OpenAI öffnet ChatGPT für neue Horizonte: Erotik-Features und personalisierte Erlebnisse
OpenAI plant, ihren Nutzern ab Dezember die Möglichkeit zu bieten, den KI-Chatbot ChatGPT um eine „erotische“ Dimension zu erweitern. Dies deutete Sam Altman, der Geschäftsführer von OpenAI, in einem Online-Beitrag an, ohne jedoch spezifische Details zu offenbaren. Wichtig sei, dass die Nutzer ihr Alter verifizieren müssen und diese Funktion nur optional zugänglich sein wird.
Im Gegensatz zu OpenAI hat Elon Musks Chatbot Grok bereits sexualisierte Inhalte im Repertoire, einschließlich eines animierten Avatars in leichter Bekleidung. Kleinere Anbieter ziehen mit ähnlichen Angeboten nach. OpenAI ist nicht nur für ChatGPT bekannt, sondern auch für die Software Sora, die Videos aufgrund von Textanweisungen erzeugen kann.

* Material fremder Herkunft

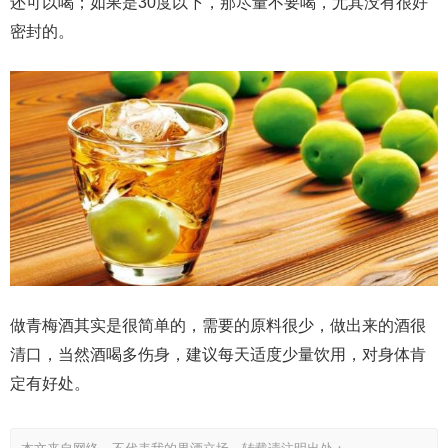
还可以喝；如果是30度以下，那尽量不要喝，尤其没有很好
密封的。
做青梅酒其实是很简单的，需要的原料很少，做出来的酒很
清口，当然酒喝多伤身，建议每天适度少量饮用，对身体肯
定有好处。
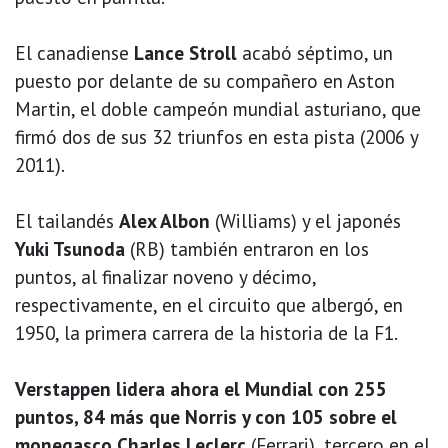
El canadiense
Lance Stroll
acabó séptimo, un
puesto por delante de su compañero en Aston
Martin, el doble campeón mundial asturiano, que
firmó dos de sus 32 triunfos en esta pista (2006 y
2011).
El tailandés
Alex Albon
(Williams) y el japonés
Yuki Tsunoda
(RB) también entraron en los
puntos, al finalizar noveno y décimo,
respectivamente, en el circuito que albergó, en
1950, la primera carrera de la historia de la F1.
Verstappen lidera ahora el Mundial con 255
puntos, 84 más que Norris y con 105 sobre el
monegasco Charles Leclerc
(Ferrari), tercero en el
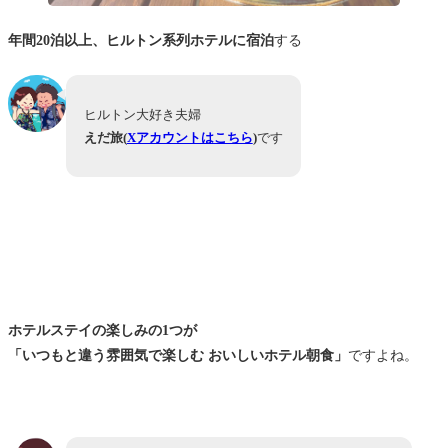
年間20泊以上、ヒルトン系列ホテルに宿泊
する
ヒルトン大好き夫婦
えだ旅(
Xアカウントはこちら
)
です
ホテルステイの楽しみの1つが
「いつもと違う雰囲気で楽しむ おいしいホテル朝食」
ですよね。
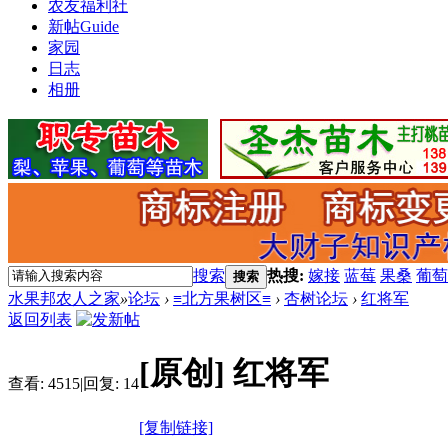
农友福利社
新帖
Guide
家园
日志
相册
搜索
热搜:
嫁接
蓝莓
果桑
葡萄
搜索
水果邦农人之家
»
论坛
›
≡北方果树区≡
›
杏树论坛
›
红将军
返回列表
[原创]
红将军
查看:
4515
|
回复:
14
[复制链接]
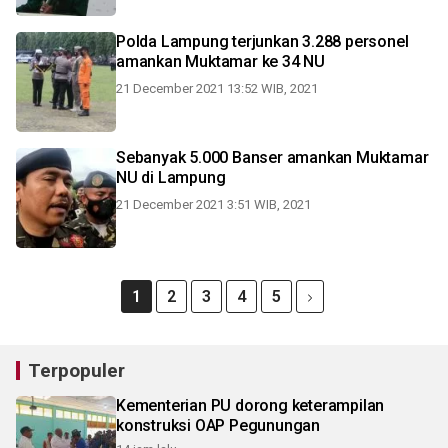
Polda Lampung terjunkan 3.288 personel
amankan Muktamar ke 34 NU
21 December 2021 13:52 WIB, 2021
Sebanyak 5.000 Banser amankan Muktamar
NU di Lampung
21 December 2021 3:51 WIB, 2021
1
2
3
4
5
Terpopuler
Kementerian PU dorong keterampilan
konstruksi OAP Pegunungan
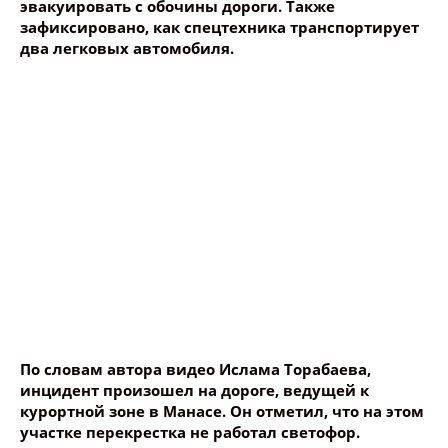
эвакуировать с обочины дороги. Также
зафиксировано, как спецтехника транспортирует
два легковых автомобиля.
Ваше имя
Название сообщения
Опубликовать контент
По словам автора видео Ислама Торабаева,
инцидент произошел на дороге, ведущей к
курортной зоне в Манасе. Он отметил, что на этом
участке перекрестка не работал светофор.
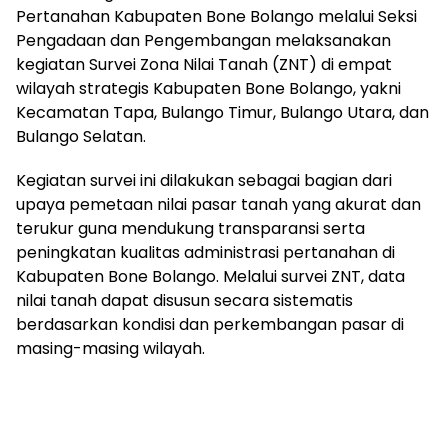
Pertanahan Kabupaten Bone Bolango melalui Seksi
Pengadaan dan Pengembangan melaksanakan
kegiatan Survei Zona Nilai Tanah (ZNT) di empat
wilayah strategis Kabupaten Bone Bolango, yakni
Kecamatan Tapa, Bulango Timur, Bulango Utara, dan
Bulango Selatan.
Kegiatan survei ini dilakukan sebagai bagian dari
upaya pemetaan nilai pasar tanah yang akurat dan
terukur guna mendukung transparansi serta
peningkatan kualitas administrasi pertanahan di
Kabupaten Bone Bolango. Melalui survei ZNT, data
nilai tanah dapat disusun secara sistematis
berdasarkan kondisi dan perkembangan pasar di
masing-masing wilayah.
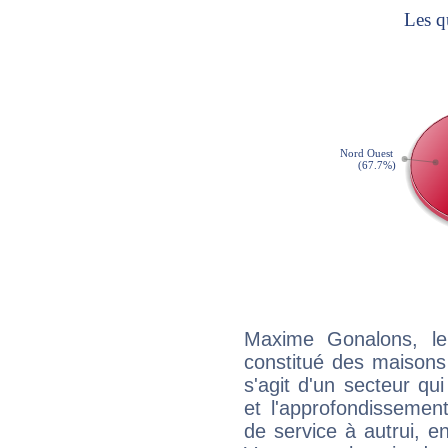
Maxime Gonalons, le
constitué des maisons
s'agit d'un secteur qui
et l'approfondissemen
de service à autrui, en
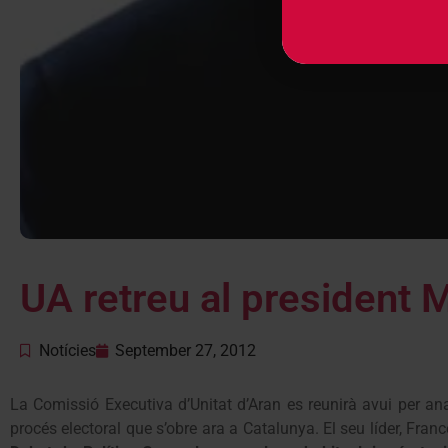
UA retreu al president M
Notícies
September 27, 2012
La Comissió Executiva d’Unitat d’Aran es reunirà avui per anal
procés electoral que s’obre ara a Catalunya. El seu líder, Franc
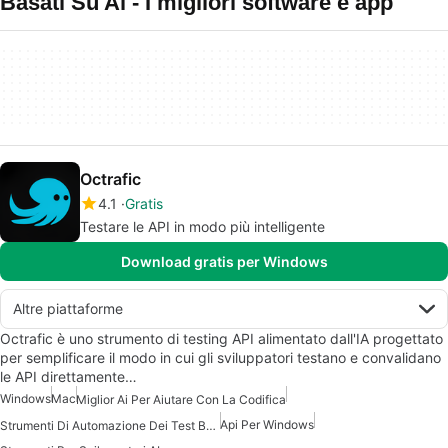
Basati Su Ai - I migliori software e app
Octrafic
4.1
Gratis
Testare le API in modo più intelligente
Download gratis per Windows
Altre piattaforme
Octrafic è uno strumento di testing API alimentato dall'IA progettato
per semplificare il modo in cui gli sviluppatori testano e convalidano
le API direttamente…
Windows
Mac
Miglior Ai Per Aiutare Con La Codifica
Api Per Windows
Strumenti Di Automazione Dei Test Basati Su AI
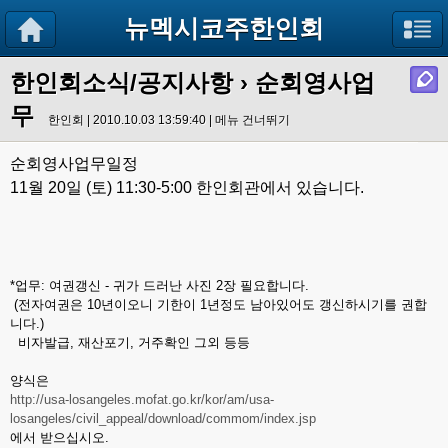
뉴멕시코주한인회
한인회소식/공지사항
› 순회영사업
무
한인회 | 2010.10.03 13:59:40 |
메뉴 건너뛰기
순회영사업무일정
11월
20일 (토) 11:30-5:00 한인회관에서 있습니다.
*업무: 여권갱신 - 귀가 드러난 사진 2장 필요합니다.
(전자여권은 10년이오니 기한이 1년정도 남아있어도 갱신하시기를 권합
니다.)
비자발급, 재산포기, 거주확인 그외 등등
양식은
http://usa-losangeles.mofat.go.kr/kor/am/usa-
losangeles/civil_appeal/download/commom/index.jsp
에서 받으십시오.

Während ChatGPT als Phänomen des aktuellen KI-Booms betrachtet wird und wöchentlich von rund 800 Millionen Nutzern genutzt wird, werfen Aspekte des Geschäftsmodells der KI nach wie vor Fragen auf. Große Tech-Unternehmen wie OpenAI und Meta investieren immense Summen in Rechenkapazitäten, ohne dass sich die Rentabilität dieser Investitionen bisher eindeutig abzeichnet. Die Unternehmen sind daher auf der Suche nach profitablen Nutzungsmöglichkeiten für KI-Funktionen.
Ein weiteres Upgrade von ChatGPT wird den Nutzern erlauben, den Charakter der KI stärker zu beeinflussen, sodass der Chatbot zum Beispiel „wie ein Freund“ agieren kann. Dieses Feature wird als Reaktion auf Nutzerwünsche nach mehr Zustimmung eingeführt. Allerdings fehlte es früheren Versionen an ausreichend Sicherheitsvorkehrungen, die nun laut OpenAI integriert sind, um potenziell gefährliches Verhalten der Software zu unterbinden.